その末に自分のライブラリーを空っぽにして《神秘を操る者、ジェイス》で勝利したり、《ケイヤの誓い》を連打して相手のライフを0にしたり、《精励する発掘者》を複数体並べて対戦相手のライブラリーを削り切ったり…とさまざな勝ちパターンでフィニッシュするコンボだった。
2度目となるが、その重要なパーツであるモックスと発掘者は現スタンダードには不在だ。この穴をどうやって埋めるのかというと……発掘者の代わりは《水没した秘密》が、モックスの代わりは《睡蓮の原野》と《ビヒモスを招く者、キオーラ》が務めるのだ。
え、ちょっと待ってくれよと? ケシスの能力で墓地から青い伝説のカードを唱えることで《水没した秘密》の能力を誘発させ、自分を対象にしてライブラリーを2枚墓地に落とす……これが発掘者の代わりになるのはまだわかる、って? うん、こっちはやってることは似ているから体感的にはわかりやすいね。
でも何度も何度も伝説のカードを唱えるためのモックスの代わりがキオーラと睡蓮ってのがわからないって? じゃあその手順を見てみよう。
1.《睡蓮の原野》を戦場に出す(《不屈の巡礼者、ゴロス》で持ってこれるよ!)
2.《ビヒモスを招く者、キオーラ》を戦場に出し、能力で《睡蓮の原野》をアンタップする
3.《睡蓮の原野》から青か緑のマナを3つ得て、2枚目のキオーラを唱える。すでに戦場にいるキオーラは墓地に
4.2枚目のキオーラで《睡蓮の原野》をアンタップ。3枚目以降もあるなら同様に、《睡蓮の原野》を起こしてキオーラを唱える
5.《隠されし手、ケシス》の能力を起動し、こうして墓地に落ちたキオーラを唱えては睡蓮を起こしてという動きを繰り返す。
6.青い呪文が何度も唱えられるので《水没した秘密》の能力も複数回誘発し、墓地にどんどんカードが落ちる。キオーラを唱え続けてライブラリーを空にする。最後は《神秘を操る者、ジェイス》でフィニッシュ!

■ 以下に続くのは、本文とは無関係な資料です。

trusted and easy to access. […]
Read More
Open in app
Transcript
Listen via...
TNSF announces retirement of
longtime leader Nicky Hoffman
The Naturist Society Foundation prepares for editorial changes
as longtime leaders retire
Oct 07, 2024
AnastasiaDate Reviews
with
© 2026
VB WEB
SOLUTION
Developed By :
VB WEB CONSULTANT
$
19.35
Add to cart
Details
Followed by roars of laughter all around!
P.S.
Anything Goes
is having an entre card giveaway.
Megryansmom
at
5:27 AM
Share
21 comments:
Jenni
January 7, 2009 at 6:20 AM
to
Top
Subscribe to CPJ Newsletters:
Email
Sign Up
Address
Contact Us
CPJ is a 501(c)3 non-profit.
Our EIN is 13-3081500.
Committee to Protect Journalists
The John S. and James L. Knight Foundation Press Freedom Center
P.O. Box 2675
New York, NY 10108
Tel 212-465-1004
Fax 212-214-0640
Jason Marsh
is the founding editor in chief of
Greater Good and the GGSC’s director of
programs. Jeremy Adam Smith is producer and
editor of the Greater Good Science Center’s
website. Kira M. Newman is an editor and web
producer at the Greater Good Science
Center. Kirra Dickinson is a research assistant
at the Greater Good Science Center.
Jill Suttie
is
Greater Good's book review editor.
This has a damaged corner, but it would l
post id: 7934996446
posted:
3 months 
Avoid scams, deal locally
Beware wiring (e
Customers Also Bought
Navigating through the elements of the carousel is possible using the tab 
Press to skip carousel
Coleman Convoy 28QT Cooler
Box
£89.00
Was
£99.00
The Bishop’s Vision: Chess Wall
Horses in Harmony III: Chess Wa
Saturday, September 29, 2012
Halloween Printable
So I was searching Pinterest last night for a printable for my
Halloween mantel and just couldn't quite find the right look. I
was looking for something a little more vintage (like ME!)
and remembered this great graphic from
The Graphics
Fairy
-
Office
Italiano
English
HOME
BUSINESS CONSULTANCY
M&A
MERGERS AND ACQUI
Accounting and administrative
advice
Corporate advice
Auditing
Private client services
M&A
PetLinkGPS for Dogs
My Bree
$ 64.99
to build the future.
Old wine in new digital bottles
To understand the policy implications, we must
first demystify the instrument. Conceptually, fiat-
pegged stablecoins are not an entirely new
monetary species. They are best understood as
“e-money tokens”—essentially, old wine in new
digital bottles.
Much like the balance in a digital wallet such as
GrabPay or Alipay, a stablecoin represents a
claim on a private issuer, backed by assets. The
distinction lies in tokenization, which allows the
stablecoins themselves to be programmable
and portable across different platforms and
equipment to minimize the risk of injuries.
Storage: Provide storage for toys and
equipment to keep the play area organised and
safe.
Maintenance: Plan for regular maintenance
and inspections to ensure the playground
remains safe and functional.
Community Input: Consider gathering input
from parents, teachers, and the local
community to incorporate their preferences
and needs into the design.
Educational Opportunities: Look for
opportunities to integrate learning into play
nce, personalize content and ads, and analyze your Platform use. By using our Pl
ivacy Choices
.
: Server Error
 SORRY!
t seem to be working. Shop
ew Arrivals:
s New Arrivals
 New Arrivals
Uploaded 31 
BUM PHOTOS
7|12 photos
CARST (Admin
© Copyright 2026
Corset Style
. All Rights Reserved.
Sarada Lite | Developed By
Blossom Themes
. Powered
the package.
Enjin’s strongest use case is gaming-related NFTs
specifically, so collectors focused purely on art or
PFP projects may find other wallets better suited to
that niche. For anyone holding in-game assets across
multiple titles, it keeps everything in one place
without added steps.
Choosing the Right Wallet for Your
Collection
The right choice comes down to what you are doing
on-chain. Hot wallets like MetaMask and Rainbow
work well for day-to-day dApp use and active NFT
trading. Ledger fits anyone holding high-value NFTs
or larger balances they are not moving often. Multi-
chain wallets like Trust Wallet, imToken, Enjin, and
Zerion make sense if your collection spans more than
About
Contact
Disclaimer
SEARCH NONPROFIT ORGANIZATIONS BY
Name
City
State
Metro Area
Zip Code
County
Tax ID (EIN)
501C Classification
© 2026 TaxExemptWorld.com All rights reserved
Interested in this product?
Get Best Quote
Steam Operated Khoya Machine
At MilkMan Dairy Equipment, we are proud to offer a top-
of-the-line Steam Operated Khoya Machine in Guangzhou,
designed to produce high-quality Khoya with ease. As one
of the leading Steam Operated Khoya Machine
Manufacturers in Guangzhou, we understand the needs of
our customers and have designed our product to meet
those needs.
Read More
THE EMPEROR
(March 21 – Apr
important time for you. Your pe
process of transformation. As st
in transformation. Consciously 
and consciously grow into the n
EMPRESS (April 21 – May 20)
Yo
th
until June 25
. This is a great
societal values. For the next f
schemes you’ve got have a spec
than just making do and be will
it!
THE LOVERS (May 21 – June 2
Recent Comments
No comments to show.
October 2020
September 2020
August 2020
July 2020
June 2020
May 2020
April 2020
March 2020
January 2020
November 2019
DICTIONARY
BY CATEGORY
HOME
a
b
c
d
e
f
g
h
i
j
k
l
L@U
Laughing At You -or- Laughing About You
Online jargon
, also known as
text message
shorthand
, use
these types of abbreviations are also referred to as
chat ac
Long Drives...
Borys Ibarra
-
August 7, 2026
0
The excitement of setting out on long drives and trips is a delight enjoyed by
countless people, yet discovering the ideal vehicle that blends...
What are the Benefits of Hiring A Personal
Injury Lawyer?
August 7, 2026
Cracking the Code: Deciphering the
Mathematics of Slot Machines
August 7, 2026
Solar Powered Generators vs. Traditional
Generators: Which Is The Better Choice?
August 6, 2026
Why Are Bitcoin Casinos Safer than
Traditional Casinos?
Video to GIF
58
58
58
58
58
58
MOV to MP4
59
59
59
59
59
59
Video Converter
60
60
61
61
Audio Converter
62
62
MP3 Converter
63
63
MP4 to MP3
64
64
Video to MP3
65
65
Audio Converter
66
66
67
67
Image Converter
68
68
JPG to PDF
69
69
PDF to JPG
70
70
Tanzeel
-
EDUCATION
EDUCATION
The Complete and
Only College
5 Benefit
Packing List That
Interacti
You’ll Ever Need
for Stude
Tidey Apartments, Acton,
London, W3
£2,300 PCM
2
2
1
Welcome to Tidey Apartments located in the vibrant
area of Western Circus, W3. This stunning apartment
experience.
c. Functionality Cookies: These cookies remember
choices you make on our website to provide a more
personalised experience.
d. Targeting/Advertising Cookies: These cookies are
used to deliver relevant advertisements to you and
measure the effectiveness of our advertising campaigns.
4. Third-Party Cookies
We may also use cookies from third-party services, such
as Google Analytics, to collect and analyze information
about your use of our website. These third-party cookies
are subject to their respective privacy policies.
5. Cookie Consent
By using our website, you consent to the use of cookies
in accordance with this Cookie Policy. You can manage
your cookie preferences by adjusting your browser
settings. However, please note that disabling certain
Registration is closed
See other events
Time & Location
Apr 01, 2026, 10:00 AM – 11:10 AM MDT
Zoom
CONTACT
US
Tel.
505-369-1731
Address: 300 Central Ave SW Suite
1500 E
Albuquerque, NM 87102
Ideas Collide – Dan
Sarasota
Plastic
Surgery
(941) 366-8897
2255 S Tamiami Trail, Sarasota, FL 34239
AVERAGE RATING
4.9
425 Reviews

3マナを生み出せる3マナの青い伝説のカードを唱え続ける、という形でモックスの代わりにしてしまうという鬼神のごとき発想力! こんな形で「ケシス・コンボ」が再現できるとは思いもつかなかった、天晴れというほかなし。いや~着眼点が人とは違うってのは素晴らしいことだね。
残念ながらこのデッキは、スタンダード・ラウンドを3回戦って勝利することなく初日落ちとなってしまったのだが、ミシックチャンピオンシップという最強のプレイヤーを決める戦いの場にこのコンボデッキを組んでもってきたという野心にあふれた姿勢もステキだ。これからもこのコラムではこういうスパイシー極まるデッキを皆に紹介する機会があると思うと、ワクワクしてモチベーションも保たれるというものだ。さあ、あなたもスパイシーなデッキを作ってみよう!
……ここまでは先日の11月18日の禁止制限告知前に書いたものだ。皆さんもご存知の通り、《王冠泥棒、オーコ》と《夏の帳》はスタンダードで禁止カードとなった。まあ、このデッキの場合、オーコはメインの勝ち筋に絡まない、あくまでサブの勝ち手段兼墓地に落ちた時にコストに回せる伝説カードという扱い。帳がメインから入っているのはオーコや《世界を揺るがす者、ニッサ》に対抗するためにメインから《害悪な掌握》を入れたデッキが多かったミシックチャンピオンシップⅥのメタゲームならではのもの。
なので、これらの枠も別のものに置き換えれば「ケシス・コンボ」自体は存続だ。青い伝説のカードであり、ライブラリーを削る役目を任せられる《湖に潜む者、エムリー》や、サブの勝ち手段ということなら《呪われた狩人、ガラク》など……伝説のカードを放り込んでこの枠を埋めて、楽しいコンボ・ライフを皆が送れることを祈ってるよ!